# Pictures of all 12 of my dogs



## Punkygirl0101 (Oct 1, 2006)

First, here are the collages I have made, so its easier to initially introduce them. Then I will post some cute pictures of everyone.









These are my boys. Top: Harry-10 year old miniature red dachshund, Elliot-6 year old standard red dachshund, Middle: Peanut-unknown age, but older than 5 Rat terrier/italian greyound (thats a guess.. he could be chihuahua too), Bjorn- year old cocker spaniel/chihuahua mix (thats a guess too), Cartman-5 year old Standard dapple red dachshund. Bottom: Bradley- almost 8 year old dachshund mix.. possible shepherd mix, and Bobbo- year old Miniature red dachshund.









And my girls:

Top: Daggett-6 year old miniature red dachshund (she has a deformed bottom jaw), Reese-year old miniature red dachshund. Middle: Lucy, she is a black chihuahua. She looks like a skeleton in that picture because thats when we first got her, she was starved to almost death. I will post an updated picture of her in a minute,she looks so much better!, Bottom: Jannah- 3 year old miniature red dachshund, and Charlotte-3 year old rat terrier/jack russel/chihuahua mix (?).


----------



## Punkygirl0101 (Oct 1, 2006)

There is Lucy now! She was SOO aggressive too when we got her, she would bite and growl.. but now she is a complete different dog. She is so loving, and adorable! lol









i take my dogs to the dog park reguraly (not at the same time obviously, but in shifts of 3-4.) Thats Bjorn at the dog park.

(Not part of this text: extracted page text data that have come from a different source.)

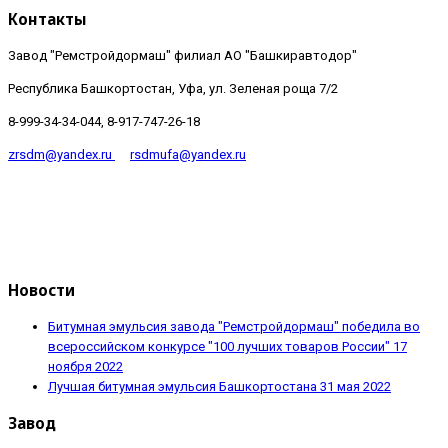
Контакты
Завод "Ремстройдормаш" филиал АО "Башкиравтодор"
Республика Башкортостан, Уфа, ул. Зеленая роща 7/2
8-999-34-34-044, 8-917-747-26-18
zrsdm@yandex.ru
rsdmufa@yandex.ru
Новости
Битумная эмульсия завода "Ремстройдормаш" победила во
всероссийском конкурсе "100 лучших товаров России"
17
ноября 2022
Лучшая битумная эмульсия Башкортостана
31 мая 2022
Завод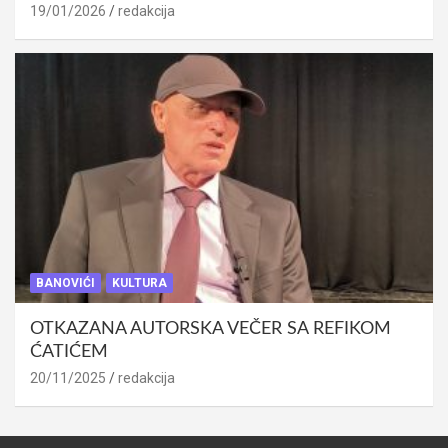
19/01/2026
redakcija
BANOVIĆI
KULTURA
OTKAZANA AUTORSKA VEČER SA REFIKOM
ĆATIĆEM
20/11/2025
redakcija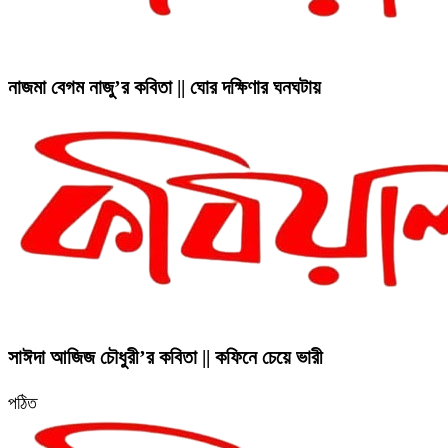
নাজমা বেগম নাজু’র কবিতা || ঘোর দক্ষিণার ঘনঘটায়
সাঈদা আজিজ চৌধুরী’র কবিতা || কফিনে চেয়ে ভারী
পঠিত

Thats Cartman when he was a puppy.


----------



## Punkygirl0101 (Oct 1, 2006)

Bjorn sticking his tongue out! (I was rearranging my room, and I got easily distracted by the dogs cutness.)









Cartman trying to pull pecans off the tree.









jannah when she was a puppy









i love this picture! Its cartman and peanut


----------



## Punkygirl0101 (Oct 1, 2006)

a picture of Lucy when we first got her.. she was very thin.









Jannah being nursed on by 4 cats! lol. (she didn't have milk or anything, those kittens had recently been thrown away, and they were still nursing. We still have one of the white ones.)









Jannah is a princess! (I have so many dog outfits..lol. I recently bought a dog dinosaur costume for Elliot.)









There is Harry.


----------



## Punkygirl0101 (Oct 1, 2006)

Woops, these were the same pictures as above.


----------



## Punkygirl0101 (Oct 1, 2006)

Charlotte smiling









Thats another halloween costume









harry sleeping.

I have lots more. And when I get my digital camera fixed I will take even more and share them with everyone! For now, I am stuck using a camera phone.

Hope you enjoy!


----------



## sheplovr (Aug 27, 2006)

Awwww Honey So Sweet The Pack Of Dogs U Have Thought I Had Alot At 8 Shepherds To Run A Pack Of. Nice Photos Honey And Beautiful Sweetheart Dogs U Have There, Take Good Care Of Them As I Know U Are.:d


----------



## opokki (May 30, 2006)

Great photos! Your dogs are precious.


----------



## puglover62094 (Oct 2, 2006)

I love Dogs!!! I have four 
Three of them are pugs...
put a message up if you love pugs! 
the other one is a chesapeake bay retriever


----------



## alundy (Aug 17, 2006)

Very cute pups!!


----------